*Assignment*
Write out every line of the listing below, reproducing each one without a single change.

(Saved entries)
+-------+

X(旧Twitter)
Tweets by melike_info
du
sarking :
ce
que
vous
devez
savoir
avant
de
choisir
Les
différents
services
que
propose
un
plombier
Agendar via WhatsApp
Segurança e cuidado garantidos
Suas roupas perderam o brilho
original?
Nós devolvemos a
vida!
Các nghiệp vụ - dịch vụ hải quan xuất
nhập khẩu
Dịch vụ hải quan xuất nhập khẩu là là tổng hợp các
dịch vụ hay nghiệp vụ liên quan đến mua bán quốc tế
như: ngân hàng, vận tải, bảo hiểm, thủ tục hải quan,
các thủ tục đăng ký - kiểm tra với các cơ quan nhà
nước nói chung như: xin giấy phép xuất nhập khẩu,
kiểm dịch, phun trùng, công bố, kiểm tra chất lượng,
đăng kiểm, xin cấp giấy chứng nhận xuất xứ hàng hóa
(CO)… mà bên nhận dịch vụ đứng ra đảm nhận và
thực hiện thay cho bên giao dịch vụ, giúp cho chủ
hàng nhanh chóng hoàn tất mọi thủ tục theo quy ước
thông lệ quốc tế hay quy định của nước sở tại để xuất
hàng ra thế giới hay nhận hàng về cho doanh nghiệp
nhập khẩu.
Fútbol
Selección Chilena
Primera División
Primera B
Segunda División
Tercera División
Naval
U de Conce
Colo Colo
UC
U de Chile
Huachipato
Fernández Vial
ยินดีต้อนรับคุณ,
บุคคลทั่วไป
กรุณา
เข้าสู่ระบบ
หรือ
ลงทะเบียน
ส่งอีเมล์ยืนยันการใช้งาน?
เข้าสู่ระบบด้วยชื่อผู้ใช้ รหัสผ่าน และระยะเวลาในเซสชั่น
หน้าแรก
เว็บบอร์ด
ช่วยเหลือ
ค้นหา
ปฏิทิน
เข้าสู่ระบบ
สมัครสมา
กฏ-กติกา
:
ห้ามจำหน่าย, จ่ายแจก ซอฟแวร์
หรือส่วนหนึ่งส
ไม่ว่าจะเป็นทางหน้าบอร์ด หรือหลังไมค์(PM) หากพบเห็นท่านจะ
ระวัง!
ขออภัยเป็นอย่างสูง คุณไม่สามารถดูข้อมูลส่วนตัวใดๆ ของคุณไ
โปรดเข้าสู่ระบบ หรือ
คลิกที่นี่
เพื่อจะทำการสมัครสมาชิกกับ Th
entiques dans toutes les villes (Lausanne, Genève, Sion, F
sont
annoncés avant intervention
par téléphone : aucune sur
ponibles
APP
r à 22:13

+-------+

*Response below*
X(旧Twitter)
Tweets by melike_info
du
sarking :
ce
que
vous
devez
savoir
avant
de
choisir
Les
différents
services
que
propose
un
plombier
Agendar via WhatsApp
Segurança e cuidado garantidos
Suas roupas perderam o brilho
original?
Nós devolvemos a
vida!
Các nghiệp vụ - dịch vụ hải quan xuất
nhập khẩu
Dịch vụ hải quan xuất nhập khẩu là là tổng hợp các
dịch vụ hay nghiệp vụ liên quan đến mua bán quốc tế
như: ngân hàng, vận tải, bảo hiểm, thủ tục hải quan,
các thủ tục đăng ký - kiểm tra với các cơ quan nhà
nước nói chung như: xin giấy phép xuất nhập khẩu,
kiểm dịch, phun trùng, công bố, kiểm tra chất lượng,
đăng kiểm, xin cấp giấy chứng nhận xuất xứ hàng hóa
(CO)… mà bên nhận dịch vụ đứng ra đảm nhận và
thực hiện thay cho bên giao dịch vụ, giúp cho chủ
hàng nhanh chóng hoàn tất mọi thủ tục theo quy ước
thông lệ quốc tế hay quy định của nước sở tại để xuất
hàng ra thế giới hay nhận hàng về cho doanh nghiệp
nhập khẩu.
Fútbol
Selección Chilena
Primera División
Primera B
Segunda División
Tercera División
Naval
U de Conce
Colo Colo
UC
U de Chile
Huachipato
Fernández Vial
ยินดีต้อนรับคุณ,
บุคคลทั่วไป
กรุณา
เข้าสู่ระบบ
หรือ
ลงทะเบียน
ส่งอีเมล์ยืนยันการใช้งาน?
เข้าสู่ระบบด้วยชื่อผู้ใช้ รหัสผ่าน และระยะเวลาในเซสชั่น
หน้าแรก
เว็บบอร์ด
ช่วยเหลือ
ค้นหา
ปฏิทิน
เข้าสู่ระบบ
สมัครสมา
กฏ-กติกา
:
ห้ามจำหน่าย, จ่ายแจก ซอฟแวร์
หรือส่วนหนึ่งส
ไม่ว่าจะเป็นทางหน้าบอร์ด หรือหลังไมค์(PM) หากพบเห็นท่านจะ
ระวัง!
ขออภัยเป็นอย่างสูง คุณไม่สามารถดูข้อมูลส่วนตัวใดๆ ของคุณไ
โปรดเข้าสู่ระบบ หรือ
คลิกที่นี่
เพื่อจะทำการสมัครสมาชิกกับ Th
entiques dans toutes les villes (Lausanne, Genève, Sion, F
sont
annoncés avant intervention
par téléphone : aucune sur
ponibles
APP
r à 22:13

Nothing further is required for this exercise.